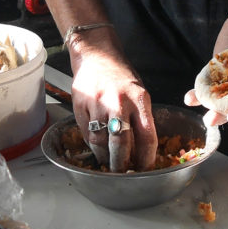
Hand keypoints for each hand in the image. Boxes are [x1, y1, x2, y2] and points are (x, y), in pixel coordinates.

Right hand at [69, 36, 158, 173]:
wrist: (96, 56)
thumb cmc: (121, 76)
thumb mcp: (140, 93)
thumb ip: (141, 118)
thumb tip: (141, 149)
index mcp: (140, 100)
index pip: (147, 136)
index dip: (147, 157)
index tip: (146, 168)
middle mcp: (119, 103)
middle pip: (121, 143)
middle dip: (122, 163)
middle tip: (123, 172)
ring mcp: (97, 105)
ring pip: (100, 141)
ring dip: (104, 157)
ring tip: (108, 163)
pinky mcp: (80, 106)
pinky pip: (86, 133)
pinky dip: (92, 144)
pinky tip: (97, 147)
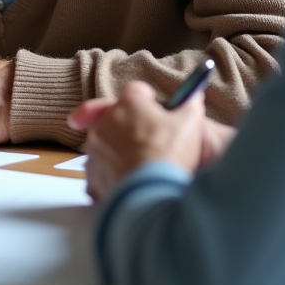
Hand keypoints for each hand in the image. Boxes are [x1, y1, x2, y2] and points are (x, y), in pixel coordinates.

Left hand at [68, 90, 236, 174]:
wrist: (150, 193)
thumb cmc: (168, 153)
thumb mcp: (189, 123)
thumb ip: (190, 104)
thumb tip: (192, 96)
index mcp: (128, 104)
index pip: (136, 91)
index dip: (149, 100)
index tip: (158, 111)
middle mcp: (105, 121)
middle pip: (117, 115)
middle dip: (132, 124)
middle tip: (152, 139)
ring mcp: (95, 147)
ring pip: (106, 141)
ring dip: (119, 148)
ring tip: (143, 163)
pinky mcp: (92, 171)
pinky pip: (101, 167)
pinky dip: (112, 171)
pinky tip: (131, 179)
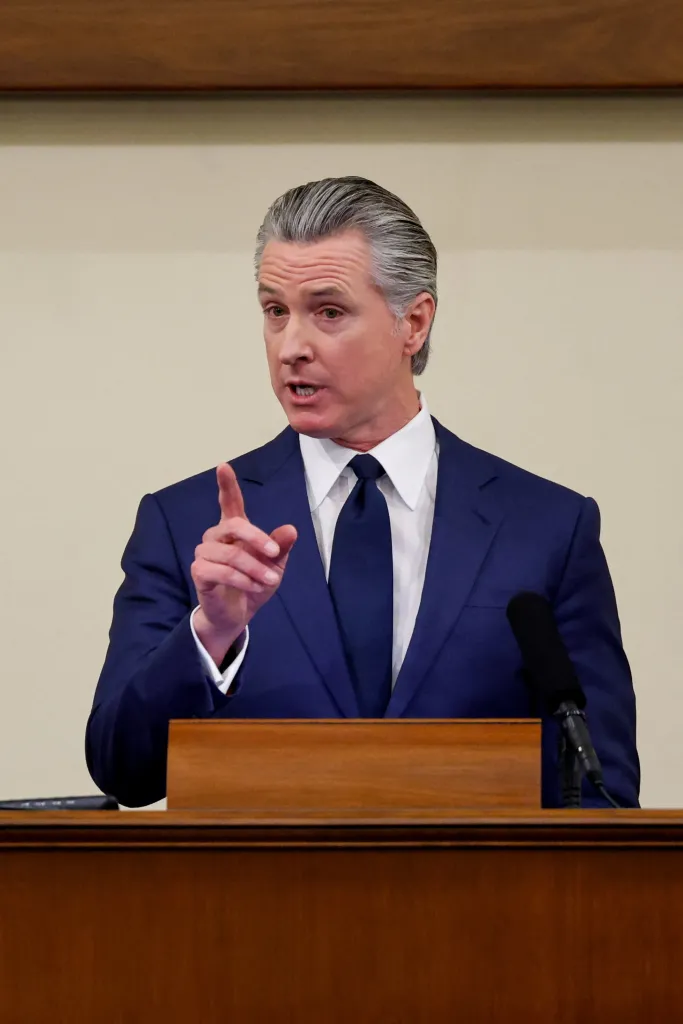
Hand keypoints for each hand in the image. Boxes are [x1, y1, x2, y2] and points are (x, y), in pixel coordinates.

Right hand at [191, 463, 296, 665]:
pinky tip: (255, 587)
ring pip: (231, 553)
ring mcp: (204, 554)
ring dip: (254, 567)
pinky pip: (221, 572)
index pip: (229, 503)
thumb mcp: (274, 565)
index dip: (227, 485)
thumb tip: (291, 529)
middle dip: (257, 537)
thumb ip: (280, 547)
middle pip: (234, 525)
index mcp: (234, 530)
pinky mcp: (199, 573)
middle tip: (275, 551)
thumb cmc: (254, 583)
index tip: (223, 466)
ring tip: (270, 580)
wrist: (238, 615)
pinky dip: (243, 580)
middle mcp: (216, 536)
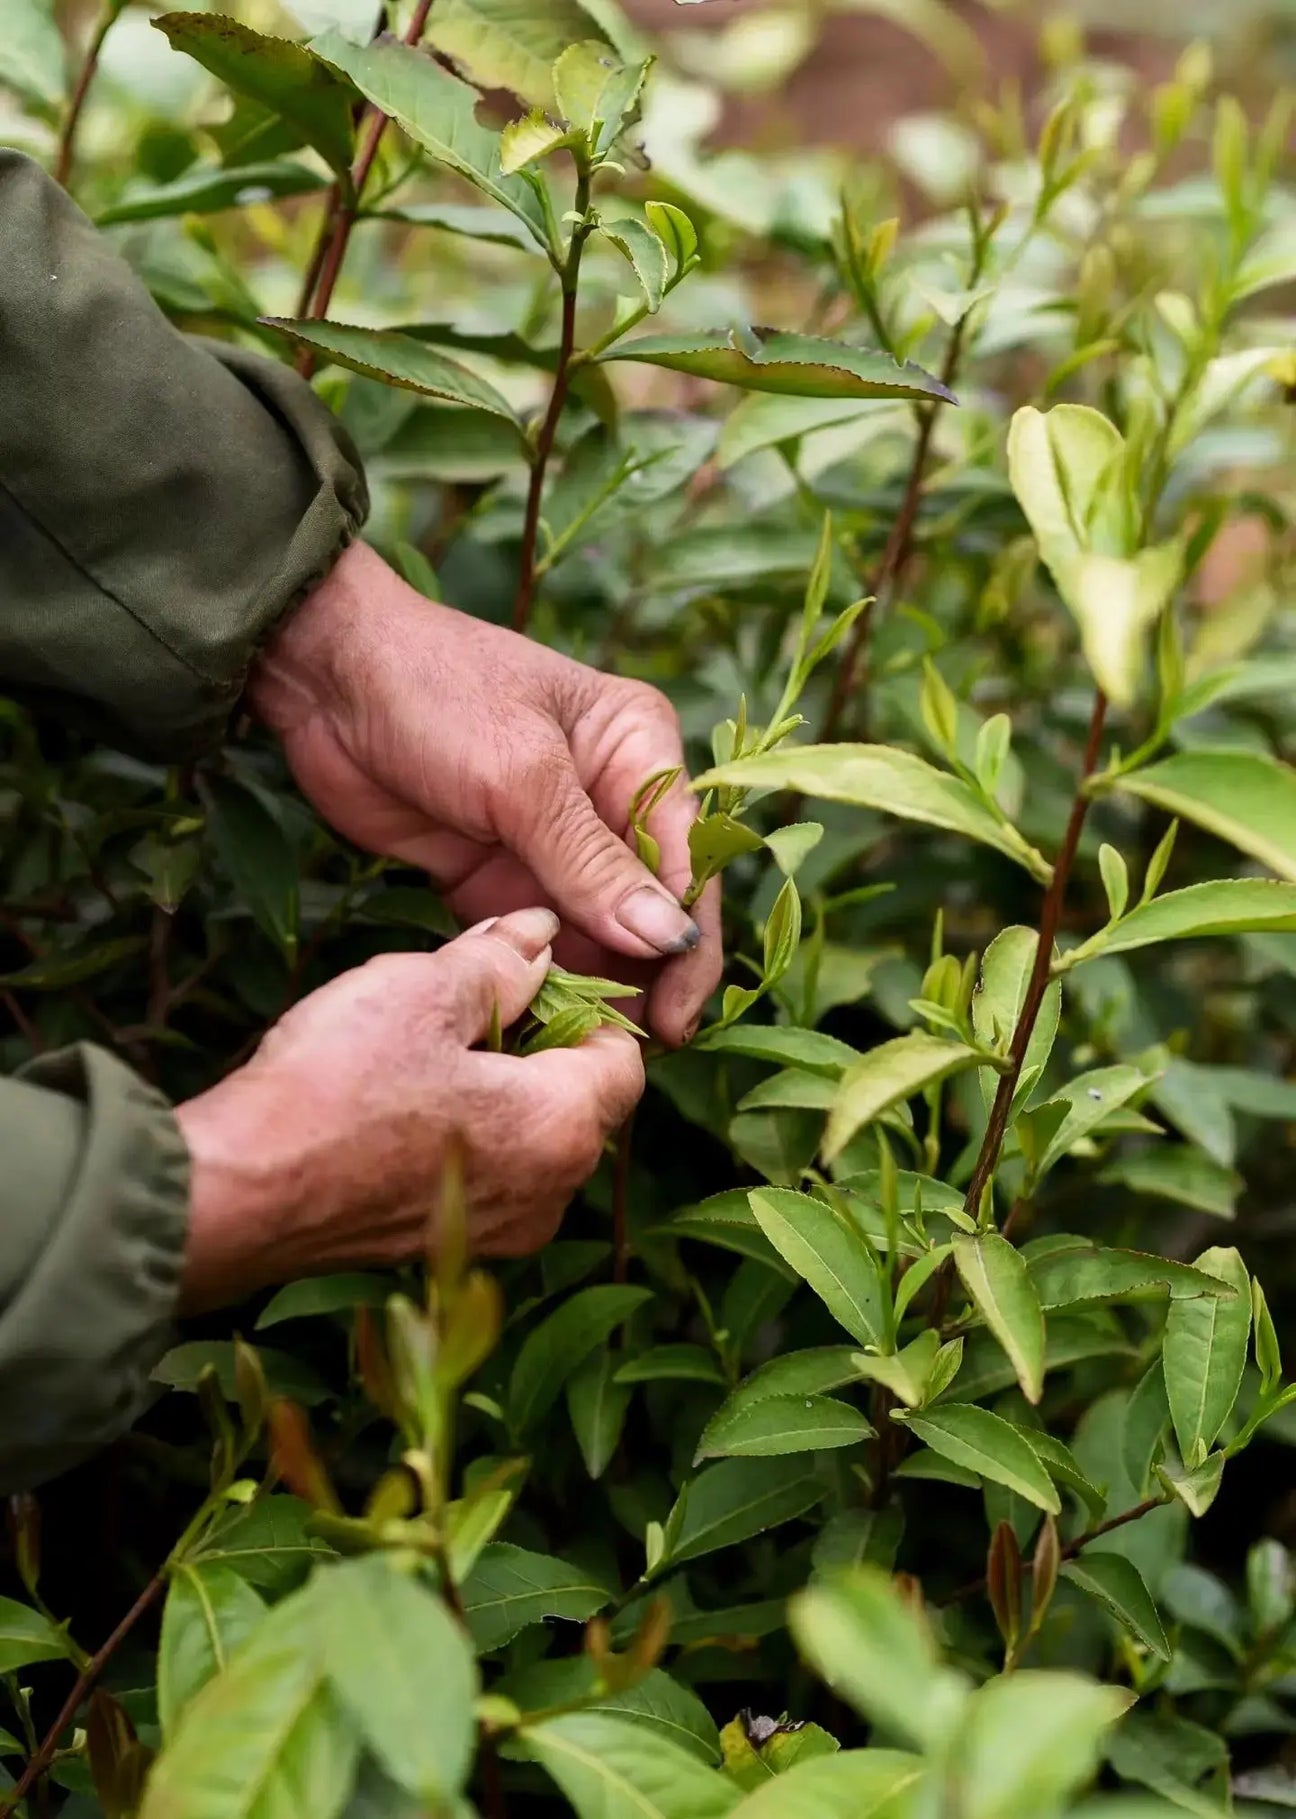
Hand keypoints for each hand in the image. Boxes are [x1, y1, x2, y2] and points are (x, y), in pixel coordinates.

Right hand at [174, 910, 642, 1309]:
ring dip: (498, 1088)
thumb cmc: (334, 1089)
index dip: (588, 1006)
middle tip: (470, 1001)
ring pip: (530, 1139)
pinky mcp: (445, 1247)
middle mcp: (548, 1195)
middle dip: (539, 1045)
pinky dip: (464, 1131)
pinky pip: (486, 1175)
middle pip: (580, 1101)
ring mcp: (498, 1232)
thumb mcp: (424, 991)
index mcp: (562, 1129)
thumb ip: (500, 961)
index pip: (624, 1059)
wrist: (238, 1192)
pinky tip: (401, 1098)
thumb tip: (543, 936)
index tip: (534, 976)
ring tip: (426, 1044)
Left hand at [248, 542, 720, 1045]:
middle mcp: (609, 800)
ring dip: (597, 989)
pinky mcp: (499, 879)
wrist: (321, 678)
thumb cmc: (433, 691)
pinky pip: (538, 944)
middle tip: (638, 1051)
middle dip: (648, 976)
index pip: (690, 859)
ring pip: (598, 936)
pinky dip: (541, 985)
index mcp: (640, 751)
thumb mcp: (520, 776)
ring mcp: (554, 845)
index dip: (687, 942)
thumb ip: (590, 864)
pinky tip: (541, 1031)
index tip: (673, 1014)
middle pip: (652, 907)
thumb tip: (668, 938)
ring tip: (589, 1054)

> Exercise instructions:
Wherever a line in the entries holds "Right", copy that line.

> Answer to this exercise:
Right hand at [69, 36, 158, 173]:
Right hand at [191, 463, 296, 665]:
Right hand at [174, 910, 642, 1309]:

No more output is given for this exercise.